Business / Deal Insights
- First foundation-model licensing deal in pharma: Noetik × GSK, $50M, announced January. Structure: upfront + milestones + annual license fee. GSK can use the models internally and fine-tune them on their own translational data.
- Pharma appetite for AI has whiplashed upward. A year or two ago biotech-AI was “dying”; now deals and attention are flowing. Driver: pharma wants cross-pipeline access to models, not bespoke one-project collaborations.
- Diagnostic optionality: Because inference only needs H&E, a successful drug trial also produces a deployable companion diagnostic — a potential secondary revenue stream.
- Moat = data + custom architectures + interpretability. Noetik claims ≥1 order of magnitude more paired H&E + spatial transcriptomic + protein data than anything public/academic, plus custom self-supervised architectures, plus the ability to explain which genes drive predicted response.
Stocks / Investments Mentioned
- GSK (GlaxoSmithKline) — licensed Noetik’s Octo VC model in a $50M deal. Actionable angle: GSK is positioning aggressively on AI-for-biology; arguably one of the top pharma AI teams.
- Merck (Keytruda) — referenced as the archetype of a drug run through 1,000+ trials to find sub-indications. Illustrates the value unlock if Noetik-style models can short-circuit that process for future assets.
- Recursion Pharmaceuticals (implicit) — both founders are alumni; the “Recursion mafia” is producing multiple platform-oriented biotech-AI companies. Worth tracking as a talent-and-thesis indicator.

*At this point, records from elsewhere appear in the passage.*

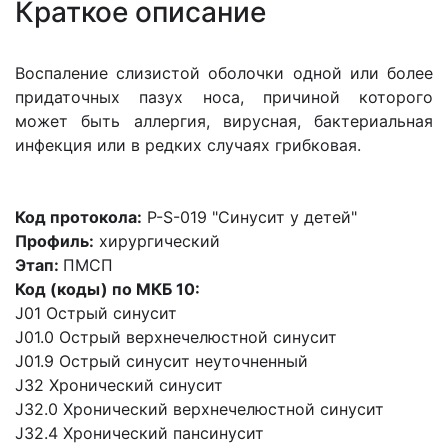
Краткое описание
Воспаление слизистой оболочки одной или более
придаточных пазух носа, причиной которого
может быть аллергия, вирусная, бактериальная
инфекция или в редких случаях грибковая.
Код протокола:
P-S-019 "Синусит у детей"
Профиль:
хирургический
Этап:
ПМСП
Код (коды) по МКБ 10:
J01 Острый синусит
J01.0 Острый верхнечелюстной синусит
J01.9 Острый синусит неуточненный
J32 Хронический синусит
J32.0 Хронический верхнечелюстной синусит
J32.4 Хронический пансинусит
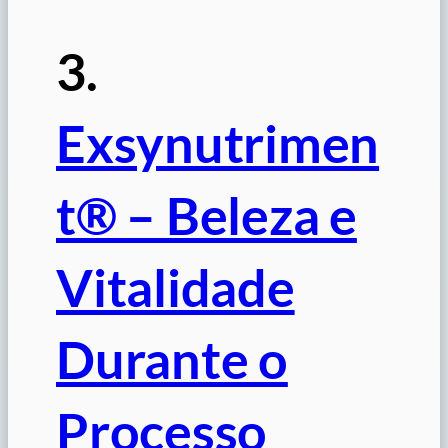
3.
Exsynutrimen
t® – Beleza e
Vitalidade
Durante o
Processo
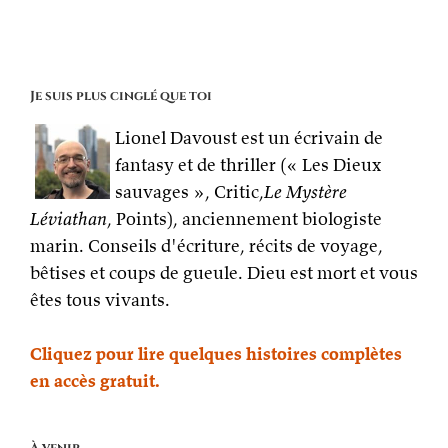
Je suis plus cinglé que toi
Lionel Davoust est un écrivain de
fantasy et de thriller (« Les Dieux
sauvages », Critic,
Le Mystère
Léviathan
, Points), anciennement biologiste
marin. Conseils d'écriture, récits de voyage,
bêtises et coups de gueule. Dieu est mort et vous
êtes tous vivants.
Cliquez pour lire quelques histoires complètes
en accès gratuit.
À venir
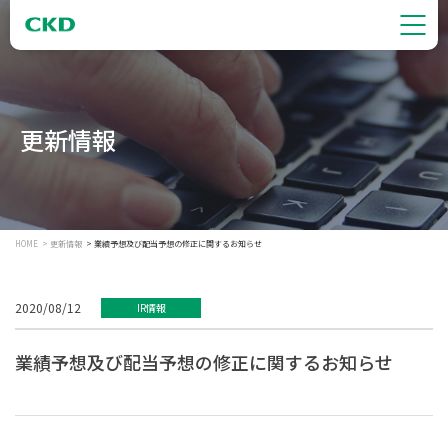
更新情報
HOME
更新情報
業績予想及び配当予想の修正に関するお知らせ
2020/08/12
IR情報
業績予想及び配当予想の修正に関するお知らせ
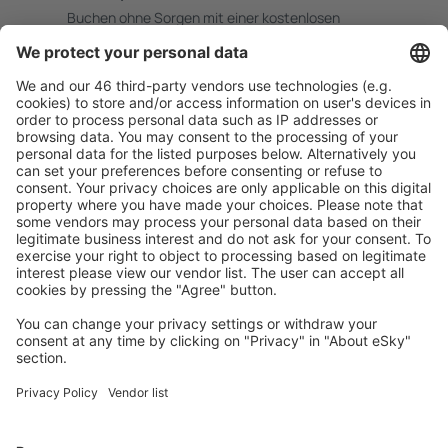
Buchen ohne Sorgen mit einer kostenlosen
Stornierungsoption.
Mehr sparen
Attraktive Preise und Spezialangebote für eingeloggte
Benutzer.
Unterkünfte, die Sie mögen
Wählen Sie aus über 1,3 Millionen Unterkünften: Hotels,
Hütten, Apartments und andere.
Meist gesuchte Unterkünfte von eSky Nutzern
Unterkünfte in Deutschland - Beliebte Städte
Unterkunft in Westerland
Unterkunft Westerhever
Unterkunft in Fehmarn
Unterkunft in Heringsdorf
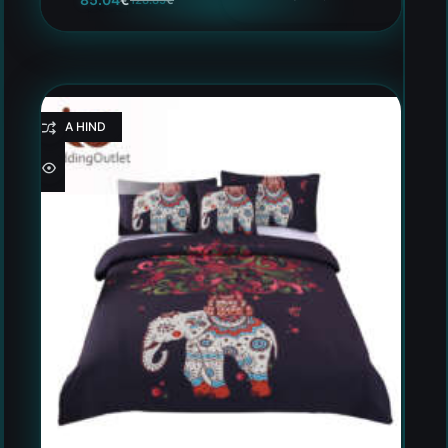
HEA HIND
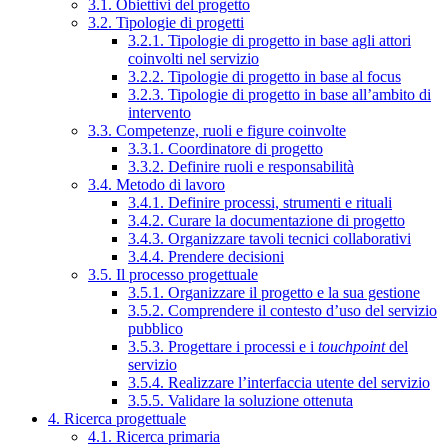
3.1. Obiettivi del progetto
3.2. Tipologie di progetti
3.2.1. Tipologie di progetto in base agli attori
coinvolti nel servizio
3.2.2. Tipologie di progetto in base al focus
3.2.3. Tipologie di progetto in base all’ambito di
intervento
3.3. Competenze, ruoli e figure coinvolte
3.3.1. Coordinatore di progetto
3.3.2. Definire ruoli e responsabilità
3.4. Metodo di lavoro
3.4.1. Definire processi, strumenti e rituali
3.4.2. Curare la documentazione di progetto
3.4.3. Organizzare tavoli tecnici collaborativi
3.4.4. Prendere decisioni
3.5. Il processo progettuale
3.5.1. Organizzare il progetto e la sua gestione
3.5.2. Comprendere il contesto d’uso del servizio
pubblico
3.5.3. Progettare i processi e i
touchpoint
del
servizio
3.5.4. Realizzare l’interfaccia utente del servizio
3.5.5. Validare la soluzione ottenuta
4. Ricerca progettuale
4.1. Ricerca primaria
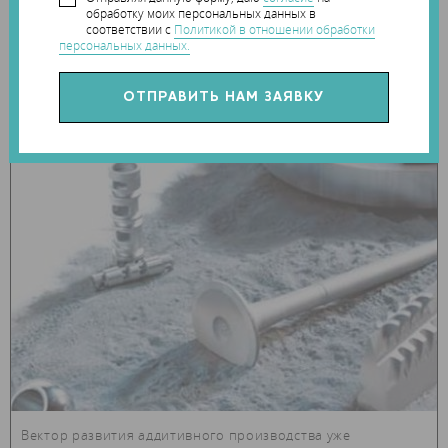
обработку моих персональных данных в
соответствии с
Политикой в отношении обработки
персональных данных.
26 июня 2017
ПОРОШОК, УХОДИ!
Вектор развития аддитивного производства уже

- Noetik itself — private; watch for further partnership announcements (Agenus collaboration already announced). Clinical-trial re-analysis work was hinted at as upcoming.
Most Actionable Takeaways
- For operators / investors: Foundation-model licensing (not project-based collaborations) is emerging as the template deal structure for AI-in-pharma. Watch for similar deals at other platform companies.
- For ML engineers: There’s high leverage in learning enough biology to work on multimodal tissue/spatial transcriptomic models — the field is data-constrained, not talent-saturated.
- For founders in bio-AI: Build the dataset deliberately, budget 18+ months before the first trainable model, and pick a deployment modality (like H&E) that already exists at scale in clinical workflows.
- For investors tracking oncology: Companies that can show “we can tell you which patients respond” materially de-risk Phase 2/3 trials — this is where the value accrues, not in molecule design.